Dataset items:
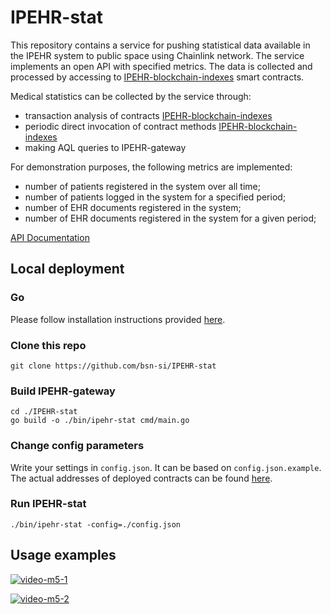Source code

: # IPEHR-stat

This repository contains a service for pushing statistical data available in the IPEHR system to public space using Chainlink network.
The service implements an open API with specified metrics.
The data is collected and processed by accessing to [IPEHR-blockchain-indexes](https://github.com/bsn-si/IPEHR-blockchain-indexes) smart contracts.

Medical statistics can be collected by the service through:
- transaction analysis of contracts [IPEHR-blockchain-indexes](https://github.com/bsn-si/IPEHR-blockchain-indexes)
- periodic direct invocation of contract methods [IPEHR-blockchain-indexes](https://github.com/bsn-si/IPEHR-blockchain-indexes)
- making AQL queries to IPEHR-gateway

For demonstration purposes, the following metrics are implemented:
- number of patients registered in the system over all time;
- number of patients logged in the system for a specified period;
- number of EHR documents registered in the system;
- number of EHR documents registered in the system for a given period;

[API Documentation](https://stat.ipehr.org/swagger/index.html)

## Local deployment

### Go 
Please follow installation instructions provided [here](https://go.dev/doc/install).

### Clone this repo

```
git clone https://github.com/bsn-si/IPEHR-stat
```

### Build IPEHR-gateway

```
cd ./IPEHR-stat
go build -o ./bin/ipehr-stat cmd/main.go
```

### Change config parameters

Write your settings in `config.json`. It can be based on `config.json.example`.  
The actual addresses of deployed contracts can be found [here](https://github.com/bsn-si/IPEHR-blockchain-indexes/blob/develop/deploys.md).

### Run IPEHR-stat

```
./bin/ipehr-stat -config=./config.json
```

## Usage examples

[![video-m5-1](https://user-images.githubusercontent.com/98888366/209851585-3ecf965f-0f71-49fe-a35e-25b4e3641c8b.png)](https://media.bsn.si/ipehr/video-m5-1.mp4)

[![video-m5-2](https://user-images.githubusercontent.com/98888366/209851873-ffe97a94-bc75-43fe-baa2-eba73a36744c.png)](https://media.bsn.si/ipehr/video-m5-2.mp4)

■ Exercise aim: The entries above need to be repeated word for word, minus their pictures.

■ Task response:
Source code

: # IPEHR-stat

This repository contains a service for pushing statistical data available in the IPEHR system to public space using Chainlink network.
The service implements an open API with specified metrics.
The data is collected and processed by accessing to [IPEHR-blockchain-indexes](https://github.com/bsn-si/IPEHR-blockchain-indexes) smart contracts.

Medical statistics can be collected by the service through:
- transaction analysis of contracts [IPEHR-blockchain-indexes](https://github.com/bsn-si/IPEHR-blockchain-indexes)
- periodic direct invocation of contract methods [IPEHR-blockchain-indexes](https://github.com/bsn-si/IPEHR-blockchain-indexes)
- making AQL queries to IPEHR-gateway

For demonstration purposes, the following metrics are implemented:
- number of patients registered in the system over all time;
- number of patients logged in the system for a specified period;
- number of EHR documents registered in the system;
- number of EHR documents registered in the system for a given period;

[API Documentation](https://stat.ipehr.org/swagger/index.html)

## Local deployment

### Go 
Please follow installation instructions provided [here](https://go.dev/doc/install).

### Clone this repo

```
git clone https://github.com/bsn-si/IPEHR-stat
```

### Build IPEHR-gateway

```
cd ./IPEHR-stat
go build -o ./bin/ipehr-stat cmd/main.go
```

### Change config parameters

Write your settings in `config.json`. It can be based on `config.json.example`.  
The actual addresses of deployed contracts can be found [here](https://github.com/bsn-si/IPEHR-blockchain-indexes/blob/develop/deploys.md).

### Run IPEHR-stat

```
./bin/ipehr-stat -config=./config.json
```

## Usage examples

[![video-m5-1](https://user-images.githubusercontent.com/98888366/209851585-3ecf965f-0f71-49fe-a35e-25b4e3641c8b.png)](https://media.bsn.si/ipehr/video-m5-1.mp4)

[![video-m5-2](https://user-images.githubusercontent.com/98888366/209851873-ffe97a94-bc75-43fe-baa2-eba73a36744c.png)](https://media.bsn.si/ipehr/video-m5-2.mp4)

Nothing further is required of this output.